Powerball Results
On Saturday night, November 29, 2025, the Powerball draw in Pennsylvania brought 19 22 30 32 59 back after days away. Given an expected cadence of 1 in 11,238,513 draws, this interval places the result well beyond typical spacing and makes it a meaningful entry for long-term distribution tracking.
Winning numbers for 1 draw on November 29, 2025 in Pennsylvania.
Draw times: Evening.
Our take on the Powerball results
November 29, 2025Powerball report — Saturday night, November 29, 2025: 19 22 30 32 59 shows a notable pattern
On Saturday night, November 29, 2025, the Powerball draw in Pennsylvania brought 19 22 30 32 59 back after days away. Given an expected cadence of 1 in 11,238,513 draws, this interval places the result well beyond typical spacing and makes it a meaningful entry for long-term distribution tracking.
Overview
On Saturday night, November 29, 2025, the Powerball draw in Pennsylvania brought 19 22 30 32 59 back after days away. Given an expected cadence of 1 in 11,238,513 draws, this interval places the result well beyond typical spacing and makes it a meaningful entry for long-term distribution tracking.
Combo Profile
As a number pattern, 19 22 30 32 59 uses 5 distinct numbers and a wide spread from 19 to 59.
Why Droughts Matter
Deep gaps are descriptive, not forward-looking - they mark how variance accumulates over long samples.

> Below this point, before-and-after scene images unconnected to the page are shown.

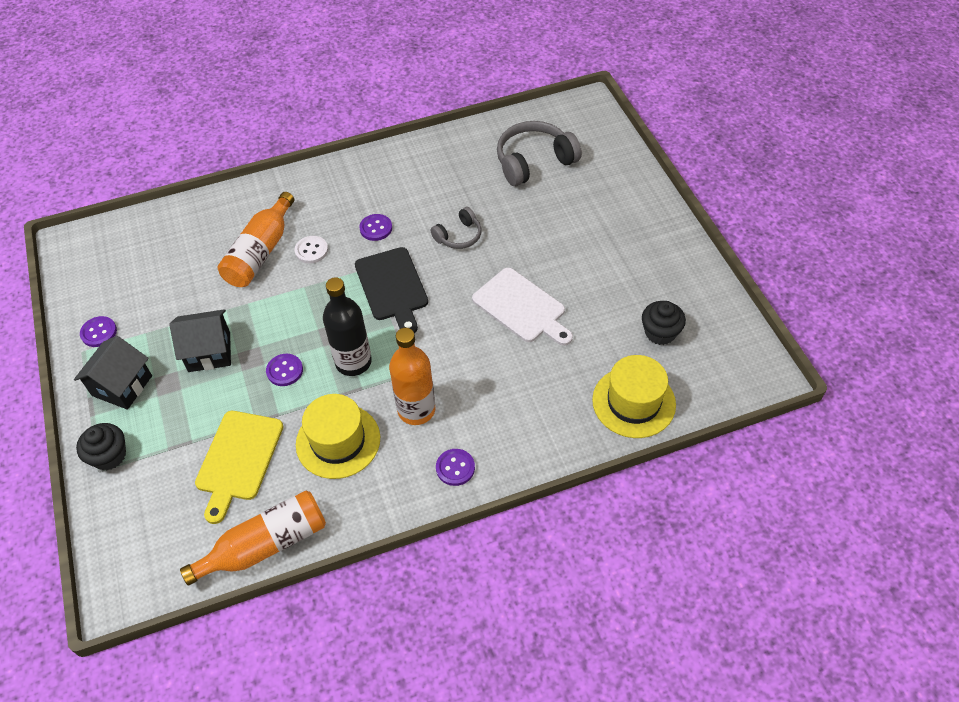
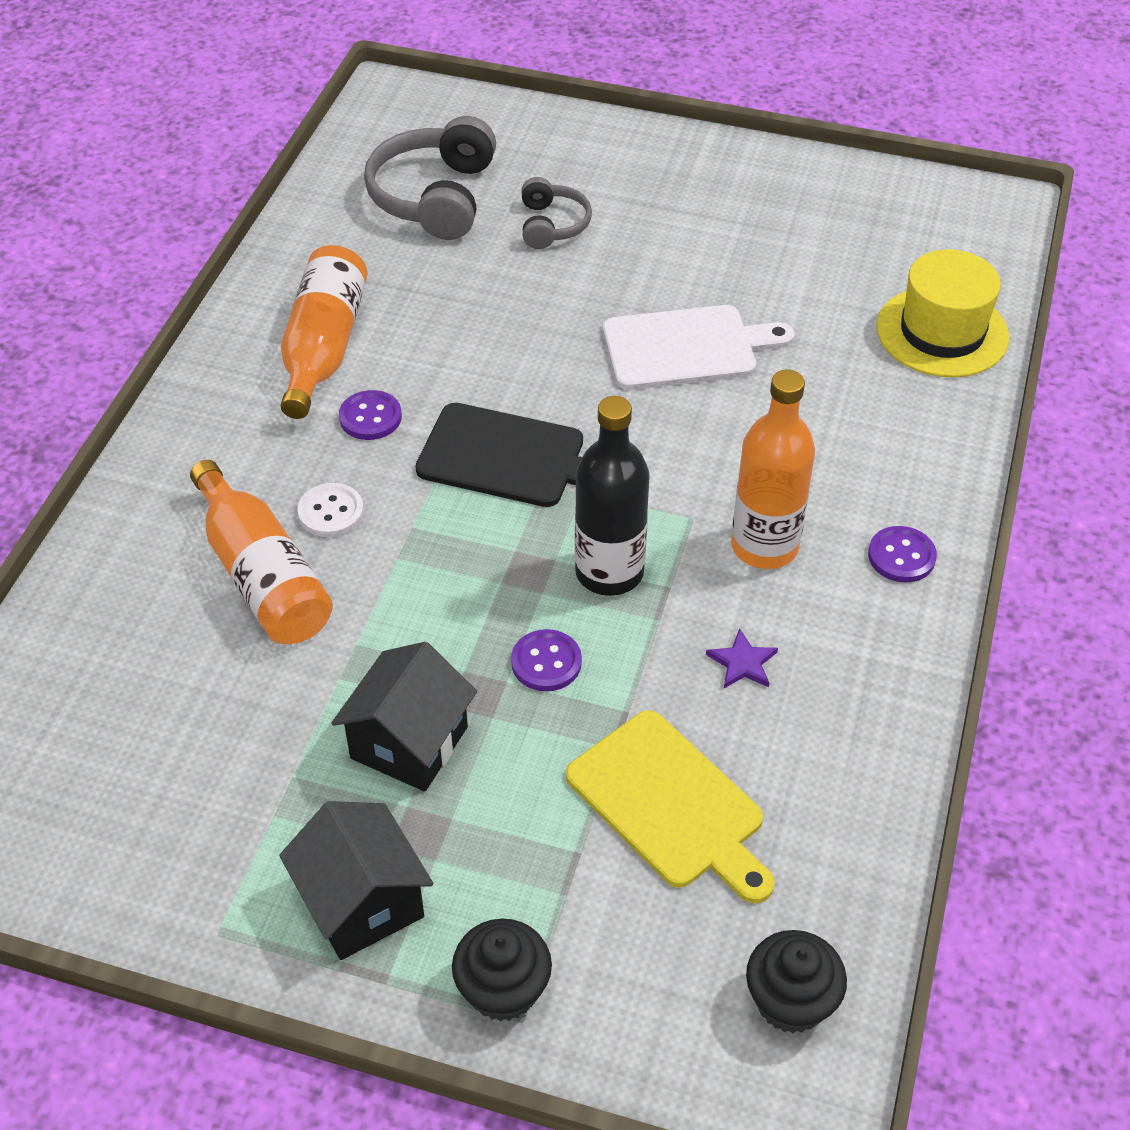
camera: 55 degrees left, 5 degrees down
(99, 332) = (200, 886): purple button -> none
(265, 545) = (863, 844): orange bottle -> orange bottle (323, 348)
(338, 441) = (742, 662): yellow hat -> purple star
(459, 236) = (488, 339): grey headphones -> grey headphones (552, 225)
(660, 332) = (854, 250): black cupcake -> black cupcake (790, 1001)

They clarify how far outcomes drift from baseline cadence.
Data Notes
This report summarizes observed outcomes for Saturday night, November 29, 2025 and interprets them within the long-run distribution record. It does not imply a forecast or recommendation.
From Stepzero
At Stepzero, the priority is accuracy and context. This report is intended as a historical record entry, not a forecast.
Additional Context
Long-horizon tracking is the only reliable way to separate short-term noise from persistent drift. By logging each outcome against its expected cadence, the system builds a distribution profile that becomes more stable as the sample grows. Long-horizon tracking is the only reliable way to separate short-term noise from persistent drift. By logging each outcome against its expected cadence, the system builds a distribution profile that becomes more stable as the sample grows.
Adding to the Long-Term Record
The return of 19 22 30 32 59 expands the archive by one more data point. It is the accumulation of these entries, not a single draw, that defines the reliability of long-horizon analysis.